[Extrait du texte]
►

Par application de l’article L.1132-1 du code du travail, dans sa rédaction applicable au litige, aucune personne ne peut être écartée d’une procédure de recrutement ou de l’accès à un stage ou à une période de formation, aucun salarié ne peut être sanctionné, licencié ou faire l’objet d’une mesure discriminatoire, directe ou indirecte, telle que définie par l’article 1er de la loi du 27 mai 2008, notamment en matière de rémunération, au sens de l’article L.3221-3, de mesures d’intéressement ou de distribution d’actions, de formation, de reclassement, d’affectation, de qualification, de classification, de promotion professionnelle, de mutation ou de renouvellement de contrat en raison de son origine, de son sexe, de ses moeurs, de son orientation sexuelle, de son âge, de sa situation de famille ou de sa grossesse, de ses caractéristiques génétiques, de son appartenance ou de sa non-appartenance, vraie ou supposée, à une ethnie, une nation ou une race, de ses opinions politiques, de ses activités syndicales ou mutualistes, de ses convictions religieuses, de son apparence physique, de son nom de famille ou en raison de son état de santé ou de son handicap.

Aux termes de l’article L.1142-1 du code du travail :

'Sous réserve des dispositions particulières du présent code, nul ne peut :

1° Mentionner ou faire mentionner dans une offre d’emploi le sexe ou la situation de famille du candidat recherché. Cette interdiction est applicable pour toute forme de publicité relative à une embauche et quels que soient les caractères du contrat de travail envisagé ;

2° Refuser d’embaucher une personne, prononcer une mutation, résilier ou refuser de renouveler le contrat de travail d’un salarié en considération du sexe, de la situation de famille ou de la grossesse sur la base de critères de choix différents selon le sexe, la situation de famille ou la grossesse ;

3° Prendre en considération du sexe ou de la grossesse toute mesure, notamment en matière de rémunération, de formation, d’affectation, de qualification, de classification, de promotion professionnelle ou de mutation.'

L’article L.1225-25 du Code du travail prévoit : « A l’issue du congé de maternité, la salariée retrouve son précédent emploi ou un emploi similaire assorti d’une rémunération au moins équivalente. »

Sur le plan probatoire, en cas de litige relatif à une discrimination, le salarié concerné présente des éléments de fait laissant supposer l’existence d’une discrimination directe ou indirecte telle que définie par l’article 1er de la loi du 27 mai 2008 ; au vu de ces éléments, il incombe à l’employeur de prouver que sa décision est justifiée par des éléments objectifs étrangers à toute discrimination.

Le juge forme sa conviction après avoir ordonné, en cas de besoin, toutes les mesures d’instruction qu’il estime utiles.

◄

[Documents fournis]
►

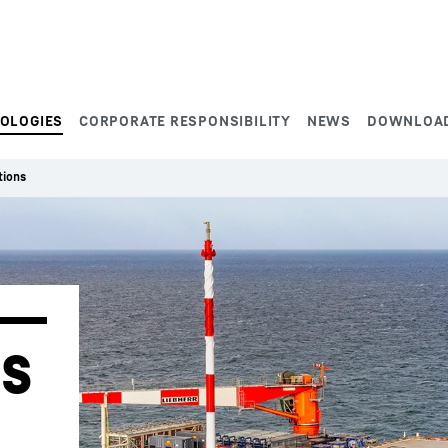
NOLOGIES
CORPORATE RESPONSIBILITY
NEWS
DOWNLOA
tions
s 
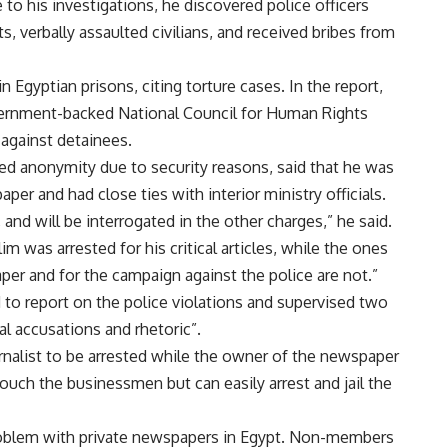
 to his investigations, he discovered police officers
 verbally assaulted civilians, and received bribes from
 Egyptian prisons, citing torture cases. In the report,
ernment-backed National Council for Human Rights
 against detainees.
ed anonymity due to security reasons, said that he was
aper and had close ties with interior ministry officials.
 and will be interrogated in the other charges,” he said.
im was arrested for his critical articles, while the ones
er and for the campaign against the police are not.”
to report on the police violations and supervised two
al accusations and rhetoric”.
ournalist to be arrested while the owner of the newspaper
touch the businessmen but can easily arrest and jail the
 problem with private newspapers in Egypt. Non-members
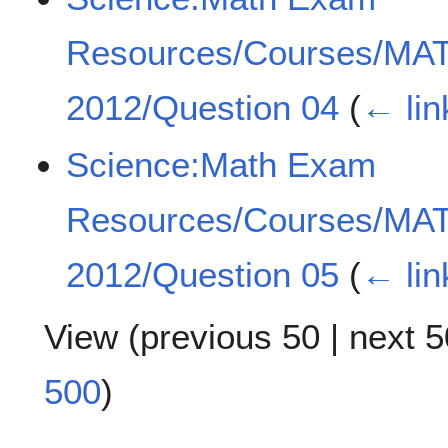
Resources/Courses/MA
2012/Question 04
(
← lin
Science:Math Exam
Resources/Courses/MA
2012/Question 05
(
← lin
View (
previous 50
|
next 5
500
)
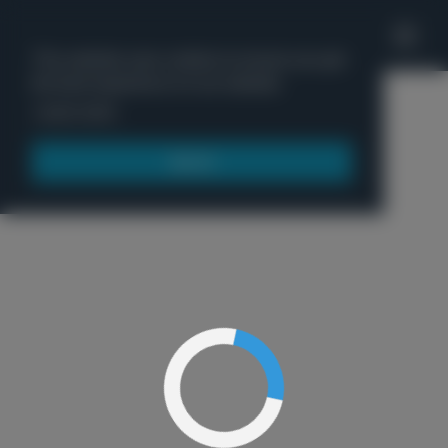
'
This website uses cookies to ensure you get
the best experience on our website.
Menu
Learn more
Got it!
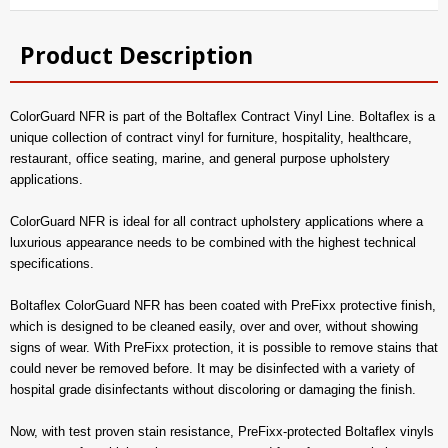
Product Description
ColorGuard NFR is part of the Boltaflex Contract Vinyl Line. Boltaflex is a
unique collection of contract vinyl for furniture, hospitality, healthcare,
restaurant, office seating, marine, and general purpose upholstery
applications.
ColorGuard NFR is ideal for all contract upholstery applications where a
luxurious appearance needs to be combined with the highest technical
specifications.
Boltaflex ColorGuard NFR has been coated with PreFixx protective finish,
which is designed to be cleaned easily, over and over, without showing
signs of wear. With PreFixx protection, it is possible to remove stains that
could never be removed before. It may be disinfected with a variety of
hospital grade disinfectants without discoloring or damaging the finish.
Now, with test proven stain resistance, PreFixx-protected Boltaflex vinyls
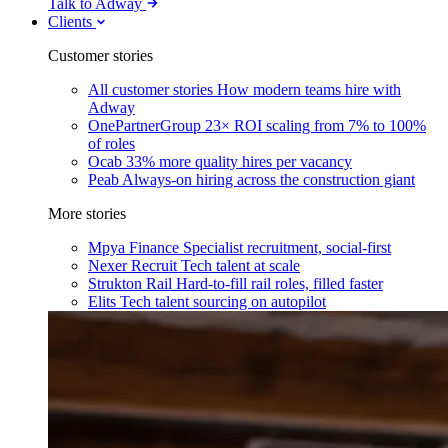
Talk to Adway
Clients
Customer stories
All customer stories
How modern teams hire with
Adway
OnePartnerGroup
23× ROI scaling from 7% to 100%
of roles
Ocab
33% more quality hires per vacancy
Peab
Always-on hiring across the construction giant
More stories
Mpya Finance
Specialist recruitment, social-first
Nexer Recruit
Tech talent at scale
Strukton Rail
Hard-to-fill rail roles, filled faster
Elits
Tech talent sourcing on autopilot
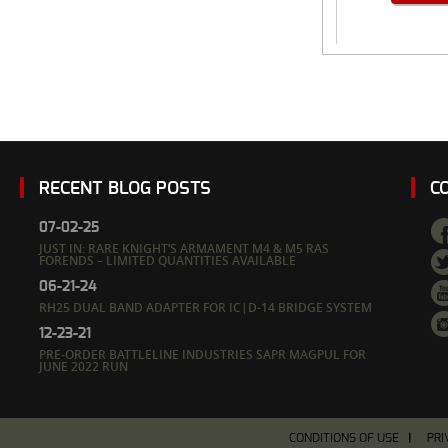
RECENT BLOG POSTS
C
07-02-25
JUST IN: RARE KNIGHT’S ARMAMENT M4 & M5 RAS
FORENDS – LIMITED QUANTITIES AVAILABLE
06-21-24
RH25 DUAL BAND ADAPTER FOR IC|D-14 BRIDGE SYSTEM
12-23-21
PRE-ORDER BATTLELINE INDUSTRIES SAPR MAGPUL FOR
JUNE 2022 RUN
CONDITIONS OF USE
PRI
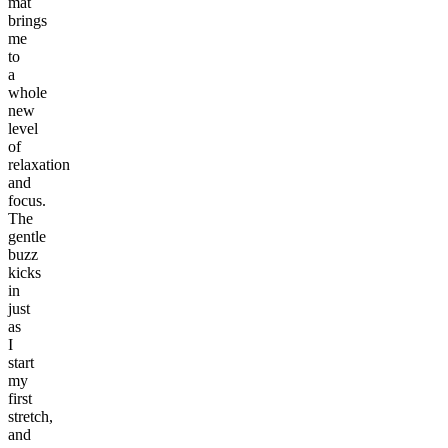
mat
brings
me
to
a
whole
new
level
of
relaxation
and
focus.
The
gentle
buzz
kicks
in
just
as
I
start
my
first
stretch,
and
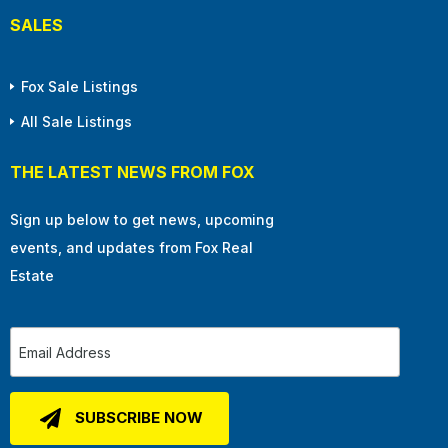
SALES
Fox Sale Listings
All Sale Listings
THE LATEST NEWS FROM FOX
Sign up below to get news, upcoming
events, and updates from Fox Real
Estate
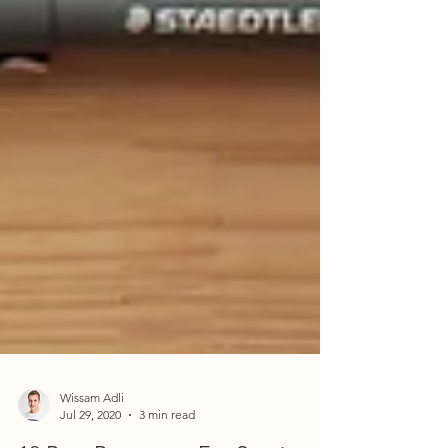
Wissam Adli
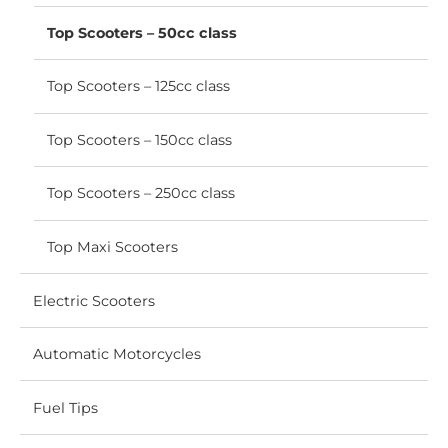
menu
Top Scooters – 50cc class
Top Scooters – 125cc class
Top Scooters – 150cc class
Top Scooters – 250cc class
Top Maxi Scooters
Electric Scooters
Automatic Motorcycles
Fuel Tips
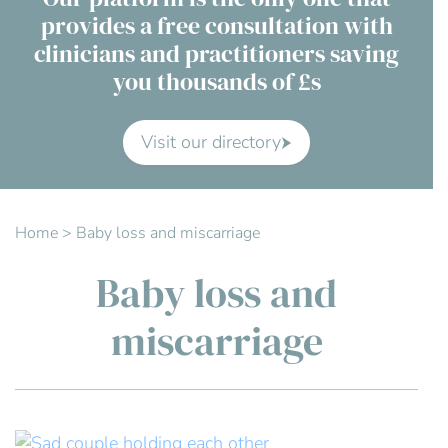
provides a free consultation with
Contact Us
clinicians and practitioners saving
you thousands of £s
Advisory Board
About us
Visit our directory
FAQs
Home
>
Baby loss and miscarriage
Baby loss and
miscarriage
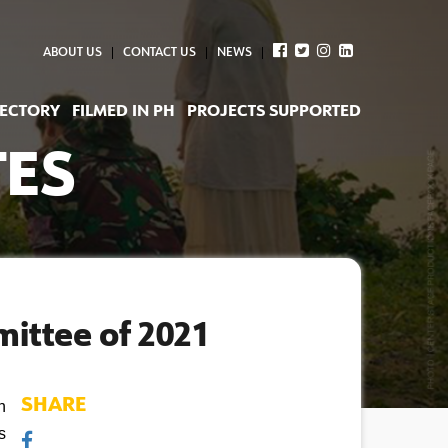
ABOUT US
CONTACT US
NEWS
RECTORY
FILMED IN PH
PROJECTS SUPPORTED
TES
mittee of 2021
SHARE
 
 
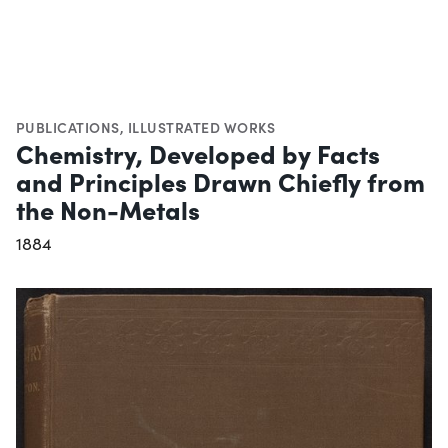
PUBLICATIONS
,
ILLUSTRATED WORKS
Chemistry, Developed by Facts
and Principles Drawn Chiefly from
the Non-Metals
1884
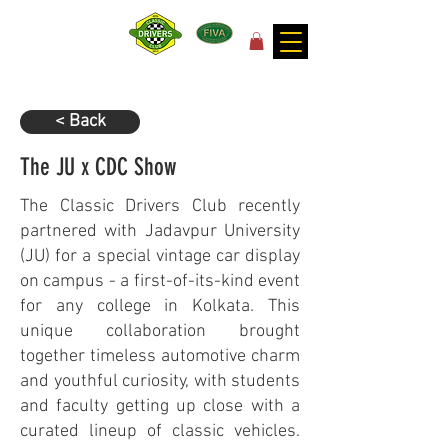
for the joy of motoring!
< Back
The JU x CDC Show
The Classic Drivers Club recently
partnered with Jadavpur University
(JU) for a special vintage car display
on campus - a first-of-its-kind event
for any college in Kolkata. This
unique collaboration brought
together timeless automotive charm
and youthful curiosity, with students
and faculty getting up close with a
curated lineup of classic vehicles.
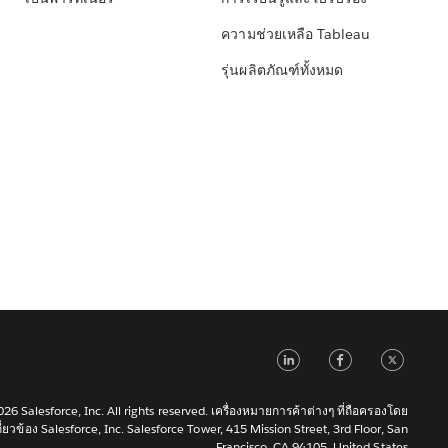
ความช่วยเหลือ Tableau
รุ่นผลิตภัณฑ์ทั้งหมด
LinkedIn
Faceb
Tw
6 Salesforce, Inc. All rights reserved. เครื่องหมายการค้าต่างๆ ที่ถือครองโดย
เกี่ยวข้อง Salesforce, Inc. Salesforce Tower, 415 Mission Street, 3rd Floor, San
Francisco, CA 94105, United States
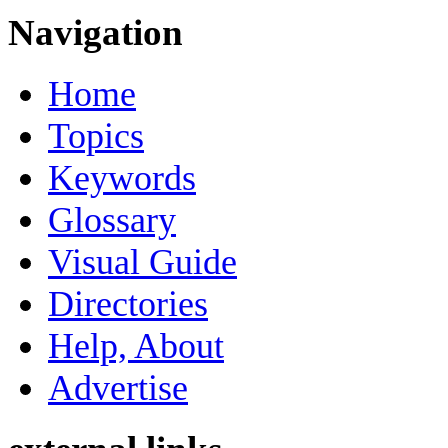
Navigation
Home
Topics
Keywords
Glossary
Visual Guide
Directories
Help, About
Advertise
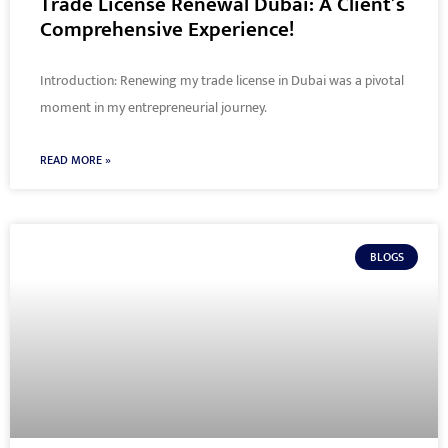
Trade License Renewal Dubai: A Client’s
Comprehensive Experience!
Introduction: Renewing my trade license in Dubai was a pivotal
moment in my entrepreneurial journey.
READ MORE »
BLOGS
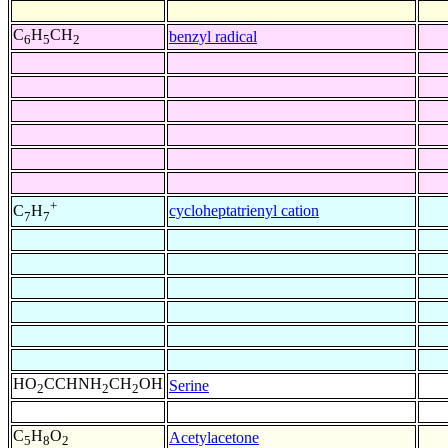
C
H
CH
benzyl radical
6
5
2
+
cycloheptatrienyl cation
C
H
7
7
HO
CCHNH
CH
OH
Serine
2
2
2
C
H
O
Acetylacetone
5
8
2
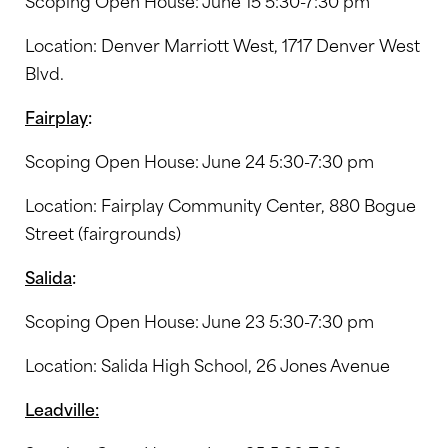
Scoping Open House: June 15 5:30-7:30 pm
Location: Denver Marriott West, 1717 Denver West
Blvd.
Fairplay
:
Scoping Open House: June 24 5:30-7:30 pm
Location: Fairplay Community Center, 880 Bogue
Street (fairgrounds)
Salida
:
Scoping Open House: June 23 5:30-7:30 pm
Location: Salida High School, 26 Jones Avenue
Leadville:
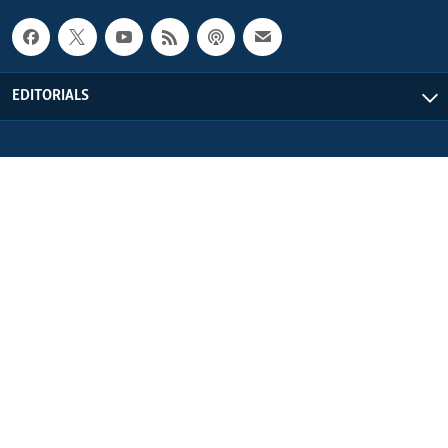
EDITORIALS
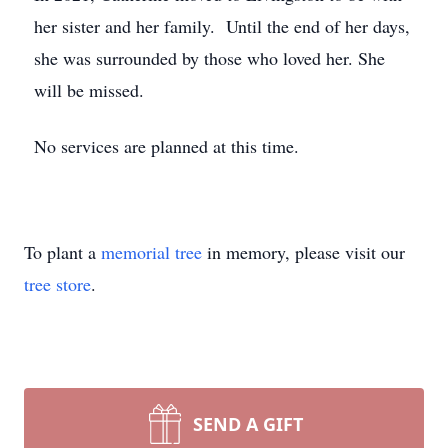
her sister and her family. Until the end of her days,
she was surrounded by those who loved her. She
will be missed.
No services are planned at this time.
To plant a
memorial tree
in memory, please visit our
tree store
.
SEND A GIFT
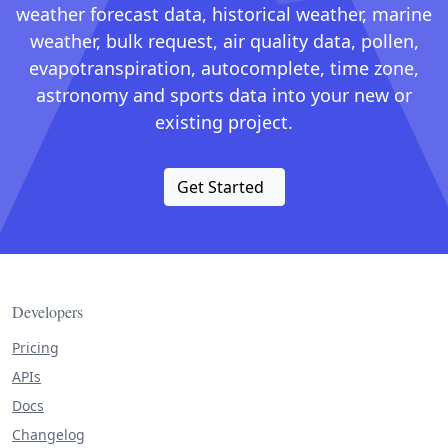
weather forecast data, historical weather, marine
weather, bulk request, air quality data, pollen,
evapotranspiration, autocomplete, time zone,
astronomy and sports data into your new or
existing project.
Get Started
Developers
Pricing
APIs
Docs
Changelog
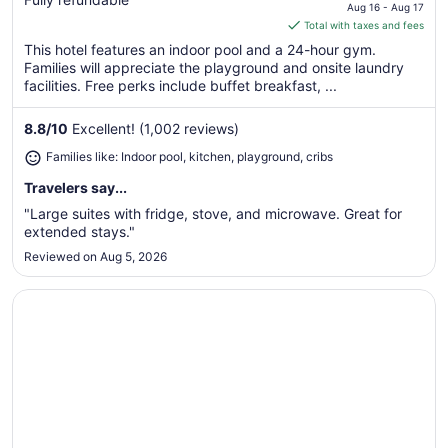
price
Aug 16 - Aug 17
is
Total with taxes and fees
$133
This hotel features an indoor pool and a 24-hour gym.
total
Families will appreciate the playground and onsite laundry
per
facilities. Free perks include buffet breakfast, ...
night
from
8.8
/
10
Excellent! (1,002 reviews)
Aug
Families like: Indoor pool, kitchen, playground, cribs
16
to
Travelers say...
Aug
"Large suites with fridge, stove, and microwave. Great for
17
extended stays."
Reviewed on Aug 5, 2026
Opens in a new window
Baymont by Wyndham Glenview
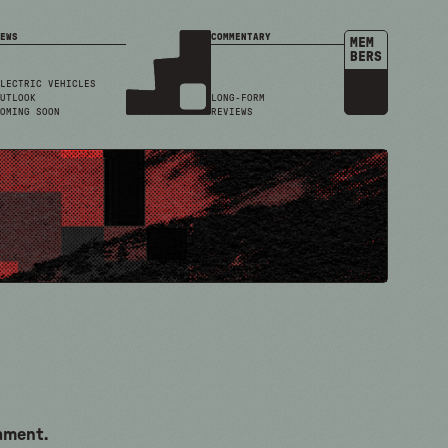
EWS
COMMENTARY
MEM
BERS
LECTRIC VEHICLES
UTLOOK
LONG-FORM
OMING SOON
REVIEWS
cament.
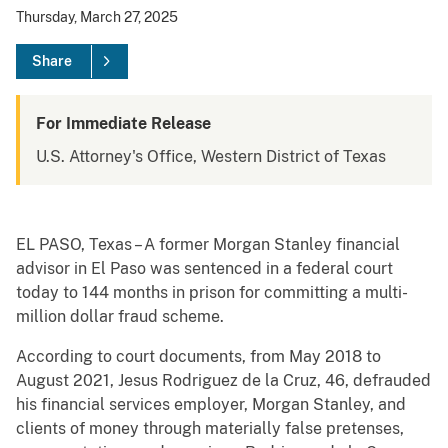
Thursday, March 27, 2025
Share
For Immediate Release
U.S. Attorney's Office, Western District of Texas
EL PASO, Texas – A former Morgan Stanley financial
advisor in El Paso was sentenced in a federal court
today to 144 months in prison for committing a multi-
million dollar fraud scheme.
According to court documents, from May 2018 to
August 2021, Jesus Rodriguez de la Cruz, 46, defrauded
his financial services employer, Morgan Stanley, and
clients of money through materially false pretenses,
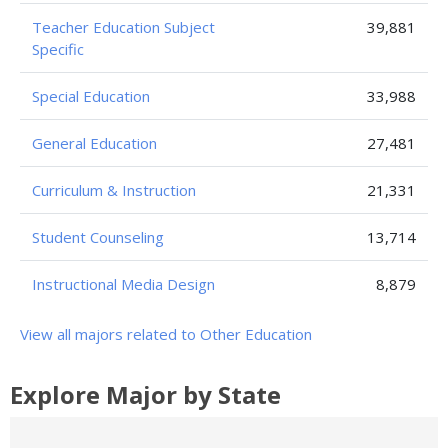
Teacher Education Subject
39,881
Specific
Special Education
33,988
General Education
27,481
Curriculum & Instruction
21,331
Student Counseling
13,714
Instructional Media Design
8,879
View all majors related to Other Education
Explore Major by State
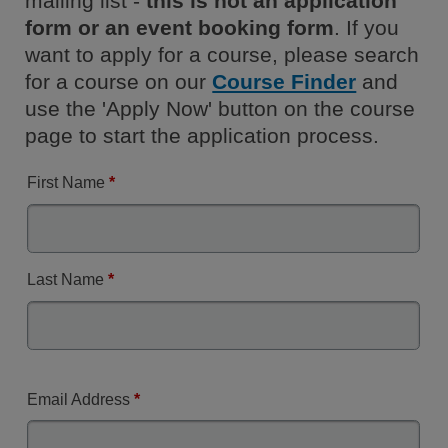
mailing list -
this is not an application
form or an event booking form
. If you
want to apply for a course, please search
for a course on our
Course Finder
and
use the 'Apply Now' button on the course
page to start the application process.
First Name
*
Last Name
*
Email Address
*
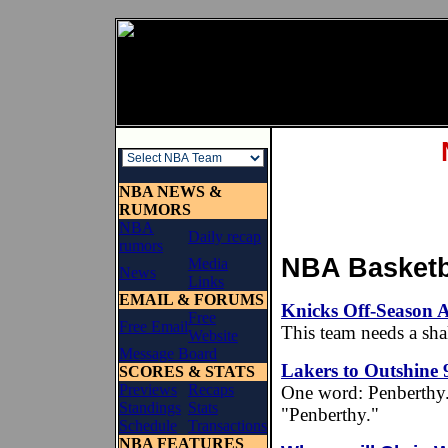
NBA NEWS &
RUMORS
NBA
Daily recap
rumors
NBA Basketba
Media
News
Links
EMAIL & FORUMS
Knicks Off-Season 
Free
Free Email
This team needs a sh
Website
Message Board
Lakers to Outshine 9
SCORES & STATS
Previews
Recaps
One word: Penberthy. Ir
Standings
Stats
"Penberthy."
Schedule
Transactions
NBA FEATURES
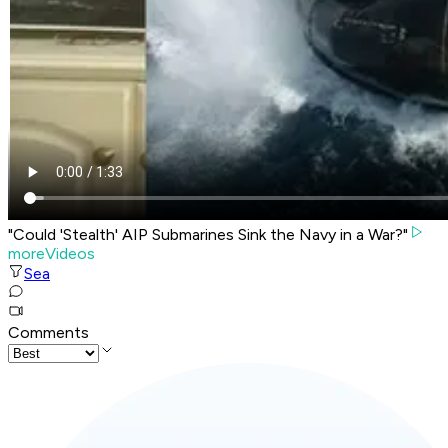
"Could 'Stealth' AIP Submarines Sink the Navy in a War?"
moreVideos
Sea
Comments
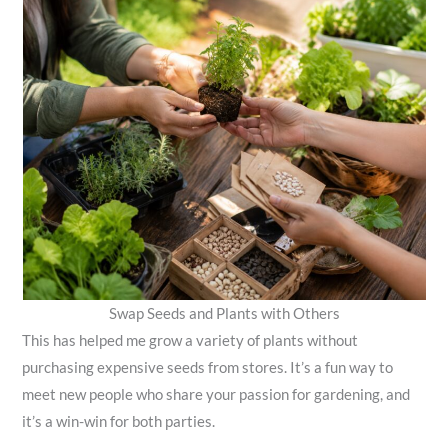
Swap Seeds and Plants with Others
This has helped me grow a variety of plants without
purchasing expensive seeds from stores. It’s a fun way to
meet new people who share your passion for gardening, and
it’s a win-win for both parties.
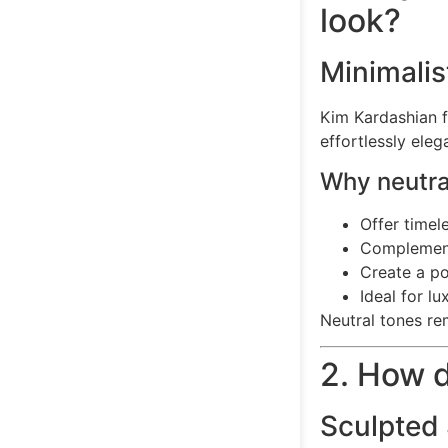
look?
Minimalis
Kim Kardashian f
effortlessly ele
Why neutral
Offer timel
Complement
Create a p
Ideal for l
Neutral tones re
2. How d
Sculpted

◄

[Exercices à traiter]
(a) Traduisez en anglais cette phrase de l'extrait sur la discrimination au travail : « Le juge forme sa conviction après avoir ordonné, en cas de besoin, toutes les mesures d’instruction qu’il estime utiles. »
(b) Recopiez les lignes du listing situées entre celle qui contient « Swap Seeds and Plants with Others » et la fin du listing, les deux bornes comprises, en omettant les images.
Le texte et le listing sont sans rapport l'un avec l'autre.

[Corrigé par exercice]
(a) The judge forms an opinion after ordering, where necessary, all the investigative measures deemed useful.

(b)
Swap Seeds and Plants with Others
This has helped me grow a variety of plants without
purchasing expensive seeds from stores. It’s a fun way to
meet new people who share your passion for gardening, and
it’s a win-win for both parties.
look?
Minimalis
Kim Kardashian f
effortlessly ele
Why neutral
Offer timel
Complement
Create a p
Ideal for l
Neutral tones re
2. How d
Sculpted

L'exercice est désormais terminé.